SHANGHAI — Tesla plans to hold production at its Shanghai plant at about 93% of capacity through the end of year, despite a recent upgrade, two people with knowledge of the matter said, in a rare move for the U.S. maker of electric vehicles.
Since the plant opened in its second largest market in late 2019, Tesla has sought to run the facility in China’s commercial hub at full capacity, and recently upgraded its weekly output by 30%, to a maximum of 22,000 vehicles.
The sources, who spoke on condition of anonymity as the matter is not public, did not give a reason for the decision not to run the plant at full tilt, though one said the figure was lower than he had expected.
Tesla did not immediately respond to a request for comment on Tuesday.
However, the company’s move comes at a time of growing competition from domestic manufacturers of electric vehicles (EV) in a sharply weakening economy, as consumption falls amid strict COVID-19 curbs.
The upgraded factory can produce 14,000 Model Ys and 8,000 Model 3s, the sources added.
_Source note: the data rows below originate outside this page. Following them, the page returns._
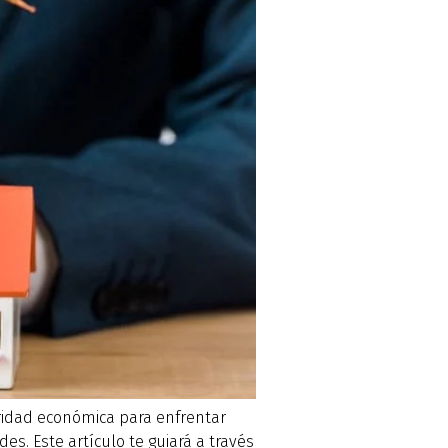
ridad económica para enfrentar
s. Este artículo te guiará a través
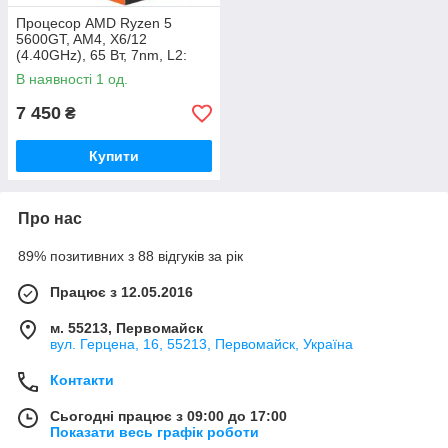
Процесор AMD Ryzen 5
5600GT, AM4, X6/12
(4.40GHz), 65 Вт, 7nm, L2:
3MB, L3: 16MB, AMD Radeon
В наявності 1 од.
Vega 7
7 450
₴
Купити
Про нас
89% позитивних з 88 відгуків за рік
Працює з 12.05.2016
м. 55213, Первомайск
вул. Герцена, 16, 55213, Первомайск, Україна
Контакти
Сьогодні працює з 09:00 до 17:00
Показати весь графік роботи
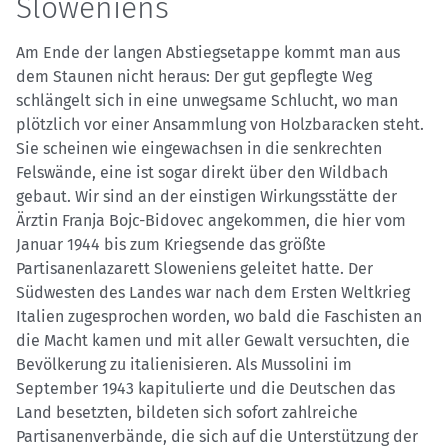
Sloweniens
Am Ende der langen Abstiegsetappe kommt man aus
dem Staunen nicht heraus: Der gut gepflegte Weg
schlängelt sich in eine unwegsame Schlucht, wo man
plötzlich vor einer Ansammlung von Holzbaracken steht.
Sie scheinen wie eingewachsen in die senkrechten
Felswände, eine ist sogar direkt über den Wildbach
gebaut. Wir sind an der einstigen Wirkungsstätte der
Ärztin Franja Bojc-Bidovec angekommen, die hier vom
Januar 1944 bis zum Kriegsende das größte
Partisanenlazarett Sloweniens geleitet hatte. Der
Südwesten des Landes war nach dem Ersten Weltkrieg
Italien zugesprochen worden, wo bald die Faschisten an
die Macht kamen und mit aller Gewalt versuchten, die
Bevölkerung zu italienisieren. Als Mussolini im
September 1943 kapitulierte und die Deutschen das
Land besetzten, bildeten sich sofort zahlreiche
Partisanenverbände, die sich auf die Unterstützung der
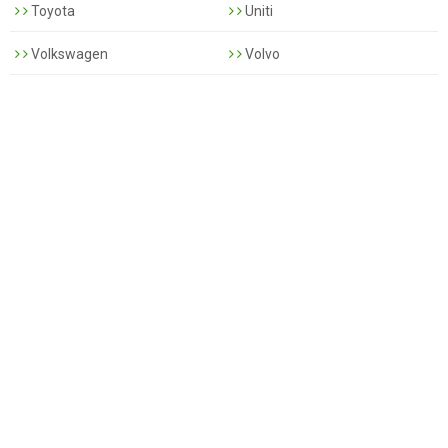
Toyota
Uniti
Volkswagen
Volvo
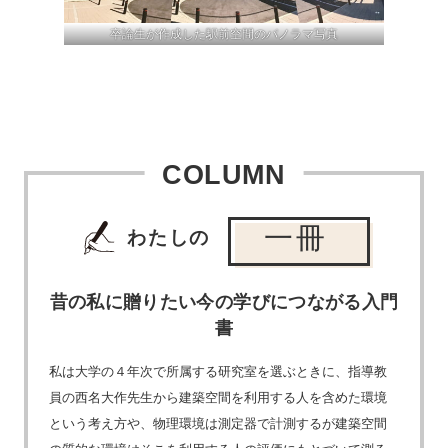
卒論生が作成した駅前空間のパノラマ写真
COLUMN
一冊
わたしの
昔の私に贈りたい今の学びにつながる入門
書
私は大学の４年次で所属する研究室を選ぶときに、指導教
員の西名大作先生から建築空間を利用する人を含めた環境
という考え方や、物理環境は測定器で計測するが建築空間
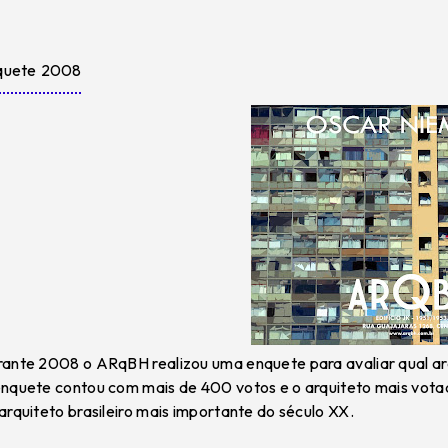
quete 2008
ante 2008 o ARqBH realizou uma enquete para avaliar qual arqu
nquete contou com mais de 400 votos e o arquiteto mais vot
arquiteto brasileiro mais importante do século XX.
Tesla has sought to keep it running at full capacity, except during the upgrade and a city-wide COVID-19 lockdown for two months this year.
Now Tesla plans to turn out 20,500 units a week for the rest of the year, for a total of 13,000 Model Ys and 7,500 Model 3s, the sources said.
Tesla’s China sales jumped nearly 60% in the first eight months of this year, figures from the China Passenger Car Association showed.
But that pace is much weaker than the overall market for new energy vehicles over the same period, which saw sales more than double.
Since last month, the company has cut delivery waiting times in China at least four times, to a minimum of a week now, besides offering a rebate of 8,000 yuan ($1,100) to buyers of Tesla insurance who take delivery between Sept. 16 and 30.
Analysts have said the moves aim to lock in more orders.
In the next few months, rising competition is expected to intensify a price war among EV makers, said Shi Ji, an analyst at China Merchants Bank International.
Tesla sold 60% of its China-made cars in the domestic market during the first eight months, and exported the rest to overseas markets such as Australia, Europe, Japan and Singapore.